Xence can you think of any other examples in which استفعل may have been converted into اسفعل or سَفعل in modern Algerian?


----------



## Arabus

Honestly, I was surprised when I saw the verb _saqsi _on this page. I wanted to comment but I didn't. It indeed sounds funny to hear such a formal verb being used colloquially. When you say _saqsiha_, does that mean you are going to send an investigation committee to her or waht?


----------



## clevermizo

Arabus said:


> Honestly, I was surprised when I saw the verb _saqsi _on this page. I wanted to comment but I didn't. It indeed sounds funny to hear such a formal verb being used colloquially. When you say _saqsiha_, does that mean you are going to send an investigation committee to her or waht?



 Apparently it's just the plain verb to ask. Maltese is the same, although they actually say (i)staqsa. The verb سأل is lost in Maltese completely, I think.


----------



## kamoo

urban Moroccan 
I _asked_ her to do something- seweltha it dir she-Haja or Talabt minha....
_Ask her_ if he can come- sewelha wash yiqdair yi-jee
_They asked_ me something- sewlooni she-Haja  

sorry if the transliteration is not clear....


----------



## Xence

clevermizo said:
			
		

> Xence can you think of any other examples in which استفعل may have been converted into اسفعل or سَفعل in modern Algerian?

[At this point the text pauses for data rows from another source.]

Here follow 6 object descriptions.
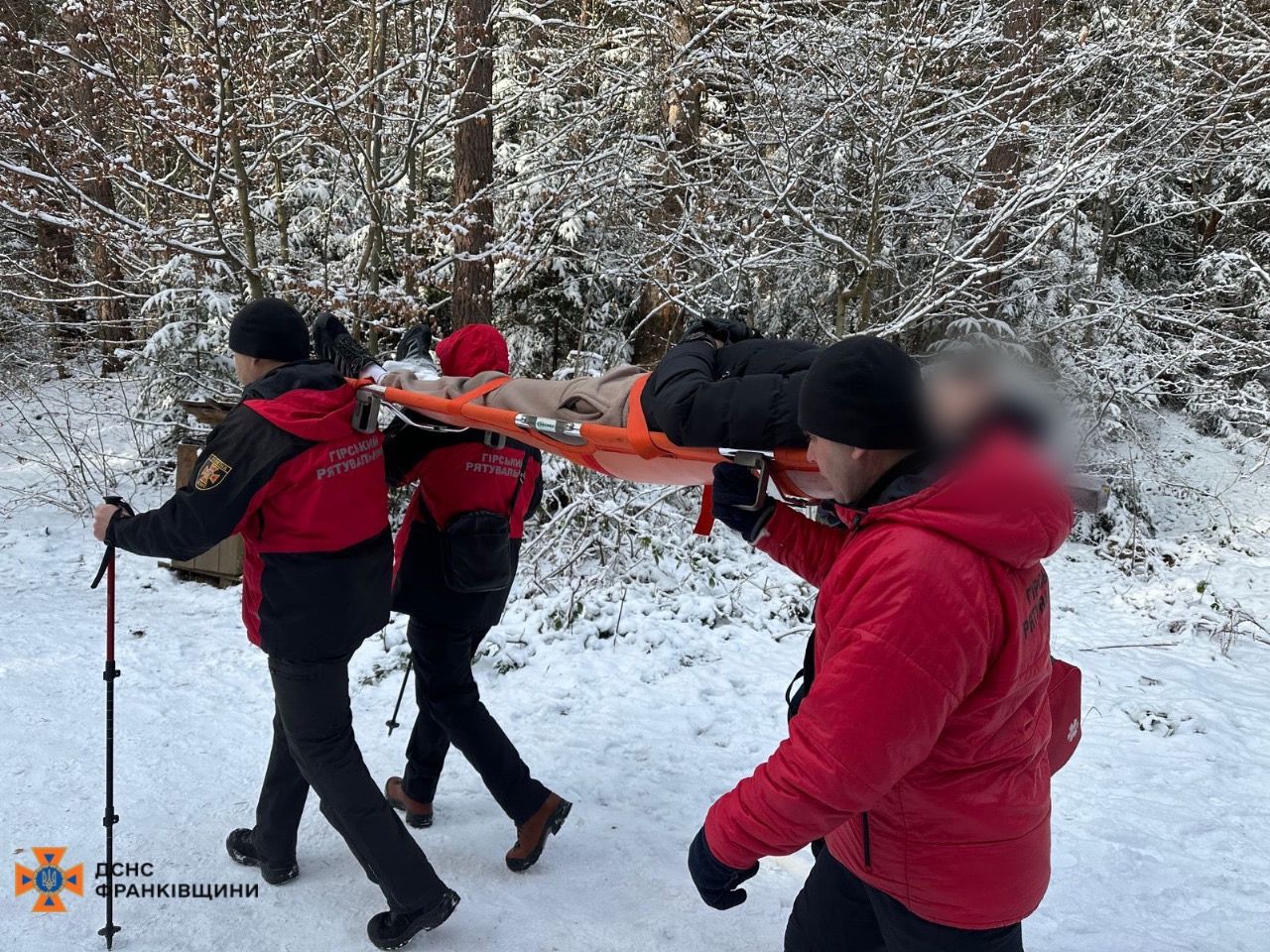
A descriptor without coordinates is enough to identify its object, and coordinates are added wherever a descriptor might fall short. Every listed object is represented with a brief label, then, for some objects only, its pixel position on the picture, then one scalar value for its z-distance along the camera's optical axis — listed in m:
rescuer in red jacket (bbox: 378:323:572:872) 3.05
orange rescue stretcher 2.16
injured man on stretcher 1.81
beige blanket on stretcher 2.57
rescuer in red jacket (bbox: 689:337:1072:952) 1.44
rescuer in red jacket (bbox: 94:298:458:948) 2.54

The first that comes to my mind is the verb استنّى _estanna _(= to wait) which is often pronounced اسنّى _essanna_.
Of course, this verb is used in many other Arabic dialects and originates from the FuS7a استأنى .

I have also heard يزهزا _yezzahza _instead of يستهزا _yastahza _(= to mock at, to scoff, etc.)



*******


I agree with kamoo that Moroccans use the verb _sawwal _/ _sewwel _سوّل in the same way Algerians do use _saqSa_.


----------



## J.F. de TROYES

clevermizo said:


> Why is this disconcerting?



Diconcerting, because hypothesizing that a verb composed of the sequence of  س - ق - ص  originates in the root ق- ص -ى  is not really obvious, I mean for someone who does'nt master Arabic grammar and phonetic changes.



clevermizo said:


> Well native speakers don't necessarily think of the "forms" categorically in this way when they speak their language. Although SaqSa may have evolved from استقصى, at the end of the day we should treat it as a quadriliteral verb in modern Algerian. It is no longer of the form استفعل. It's not like speakers think of استقصى and then convert it to صقصى when they say it.



I quite agree with you. The word is a datum and a native thinks nothing of using it, as in any language, but  explaining its etymology is another story ! Interesting too to consider it a quadriliteral verb.


----------



## mini91

Can I also as how it is cojugated in the present forms:

I ask/I request
you ask/request
he asks/requests
she asks/requests
they ask/request
we ask/request


----------



## Xence

I ask/I request  =  _neTlob (neTleb - naTlab...) / nsaqSi_ 


you ask/request =  _teTlob (teTleb - taTlab...) / tsaqSi _ 


he asks/requests =  _yeTlob (yeTleb - YaTlab...)  ysaqSi _ 


she asks/requests =  _teTlob (teTleb - taTlab...) / tsaqSi_ 


they ask/request =  _yeTolbu (yeTelbu - yaTalbu...) / ysaqSiw_ 


we ask/request =  _neTolbu (neTelbu - naTalbu...) / nsaqSiw_


----------



## Hemza

I'm Moroccan-Saudi and it's funny, I didn't know that Algerians use a different words than in Morocco


----------